3 responses to “Why do slums need open spaces?”

  1. Gunilla Lindholm says:

    This is important work, learning about urban landscapes in a context where the vulnerability of human beings are more obviously related to the landscape, both as immediate surroundings and as more distant assets and their links, than it is habitually perceived in western cities. Yet, the slum dwelling represents an ecological footprint more conformed with what is desired from a sustainable point of view. Therefore, it is not a cliché that the studies of slum has a double function; to be able to help people living there to upgrade their living conditions AND to be able to understand how to live a sustainable urban life in more general terms, to socially and materially interact with the urban landscape.

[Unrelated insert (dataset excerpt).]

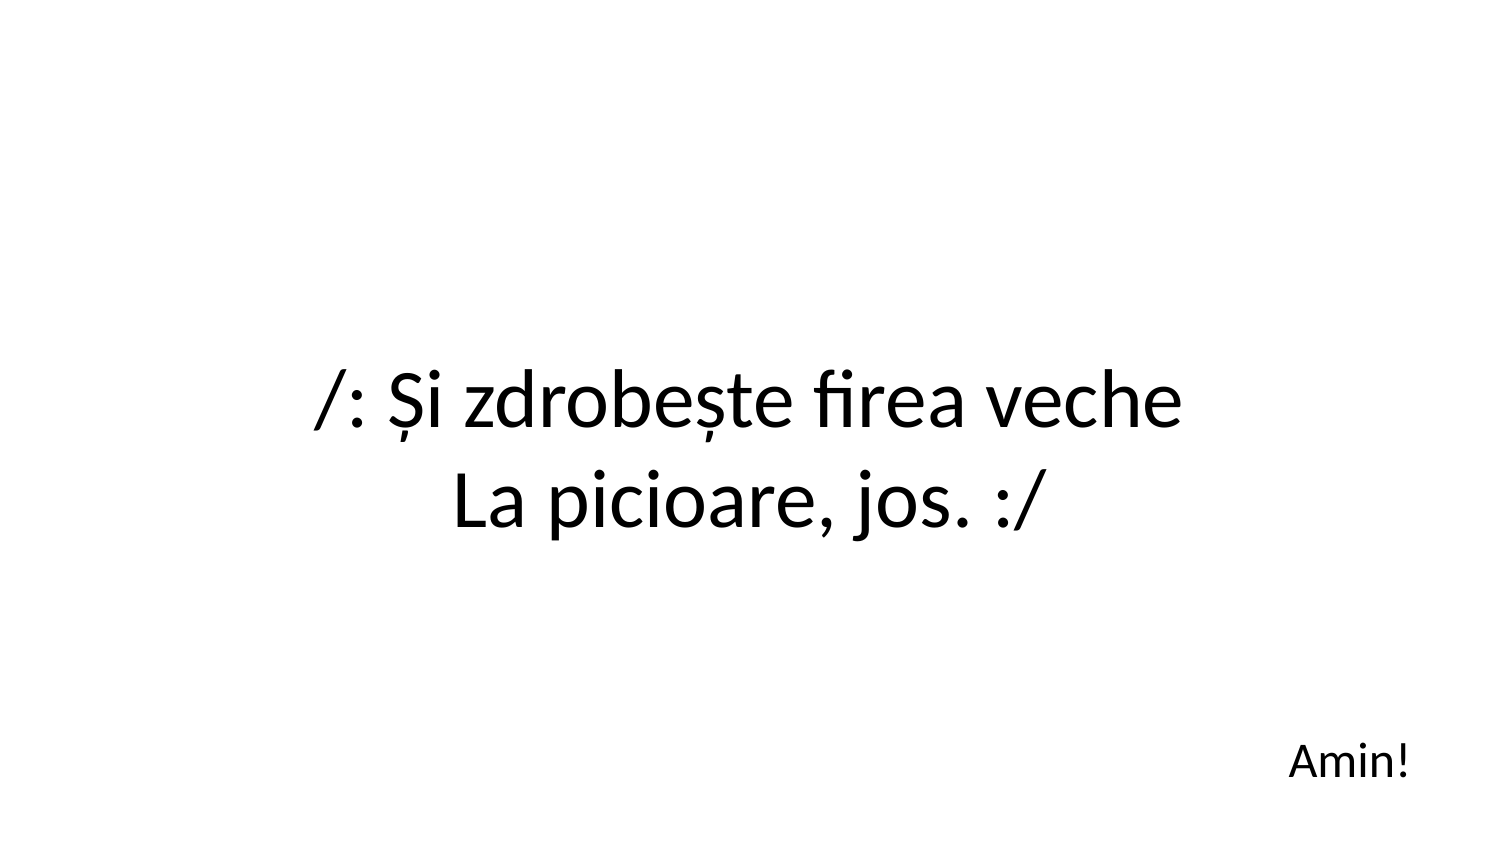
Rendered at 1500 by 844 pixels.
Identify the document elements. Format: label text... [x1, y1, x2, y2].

text_box Amin! [1273, 674, 1427, 795]
text_box /: Și zdrobește firea veche La picioare, jos. :/ [299, 292, 1201, 552]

  2. I appreciate this initiative. For nearly 35 years I have been ducumenting in the world literature the giganyic problem posed by LEPROSY in Bombay slums. A monograph on Leprosy in Dharavi, the largest slum in Asia with illustrations and statistics is under preparation. If required I may be contacted so that knowledge can be shared.

    Dr R Ganapati, Director Emeritus, Bombay Leprosy Project,

    11, VN Purav Marg, Sion-Chunabhatti, Bombay 400 022.

    Cell : 098213 10131, Off. (3 to 7 pm) : 022 2405 7040.

    Blog :

    E-mail /

  3. Johanna and Stina says:

    Thanks Gunilla and Dr Ganapati for your comments! Gunilla: that’s an important observation. In several ways informal slum settlements demonstrate a more sustainable way of urban life than affluent, sprawling suburbs. However, they are also representing several social and health related problems. We are eager to study Leprosy Colony in person and see what we can learn from its flexible structures, and at the same time see what our knowledge as Swedish landscape architects can bring to the upgrading process. Dr Ganapati: we would love to take part of your research! We will send you an email with our contact details. We will also spend some time in Mumbai in mid May, and would be excited to meet up with you and discuss things further, if you have the time?